Zitat:Das Dorf, immer der Kompass des Erzählers. Das erzeugt so eine Dorfstimmung, dieses wo jeder jeden kennt.
[/quote]

Oh, das freut mich, danke. Smiley_emoticons_blush Als absolutes Stadtkind war ich mir nämlich nicht ganz sicher, ob ich diese Dorfstimmung und Dorfmentalität authentisch rüberbringe.

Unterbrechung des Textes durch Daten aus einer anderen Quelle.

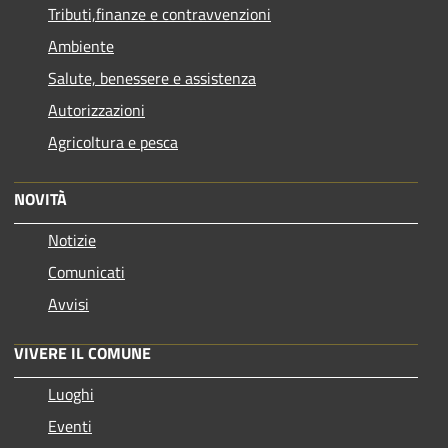
Tributi,finanze e contravvenzioni
Ambiente
Salute, benessere e assistenza
Autorizzazioni
Agricoltura e pesca
NOVITÀ
Notizie
Comunicati
Avvisi
VIVERE IL COMUNE
Luoghi
Eventi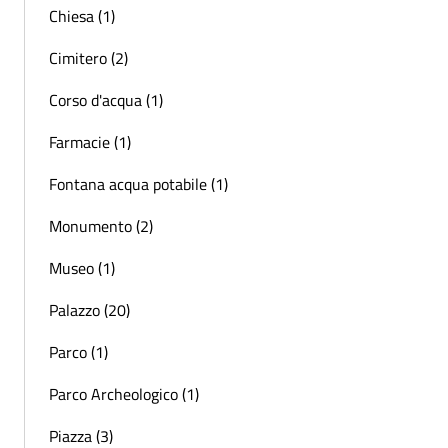
Chiesa (1)
Cimitero (2)
Corso d'acqua (1)
Farmacie (1)
Fontana acqua potabile (1)
Monumento (2)
Museo (1)
Palazzo (20)
Parco (1)
Parco Archeologico (1)
Piazza (3)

Danke auch für das Lob und die Hinweise, auf die ich jetzt nicht direkt geantwortet hab, Hinweise sind vermerkt und Lob freut mich sehr. Icon_smile


@rex noctis

Zitat:Guter erster Satz. Erregt Neugierde.

Muchas gracias. Mrgreen

Zitat:"auch wenn"[quote]

Herrje, ich und Kommasetzung. Smiley_emoticons_blush Ist verbessert, danke. ^^
In einer Erwartung liegt meiner Meinung nach keine Begründung dafür, dass man etwas nicht kann. Es ist ja auch weniger die Erwartung, dass Mikhail freigegeben wird, die sie nicht wegsehen lässt, sondern mehr die Furcht, dies zu verpassen.[quote]

Hm, ich bin mir nicht so sicher. Wenn das, was man erwartet (und gleichzeitig fürchtet) etwas so Bedeutsames ist, dass man es unmöglich verpassen kann/will (hier ist das "kann" ja eher als innerer "Zwang" zu verstehen), geht das m.M.n. schon als Begründung durch. Außerdem erwartet sie ja gewissermaßen, dass das Meer ihn genau dann wieder freigibt, wenn sie nicht hinsieht (und benutzt den Konjunktiv nur, um sich zu distanzieren). Meine Erzählerin neigt ja öfter zu magischem Denken.
Aber dein Einwand ist vermerkt. Ich lass mir das noch eine Weile durch den Kopf gehen und ändere die Stelle ggf.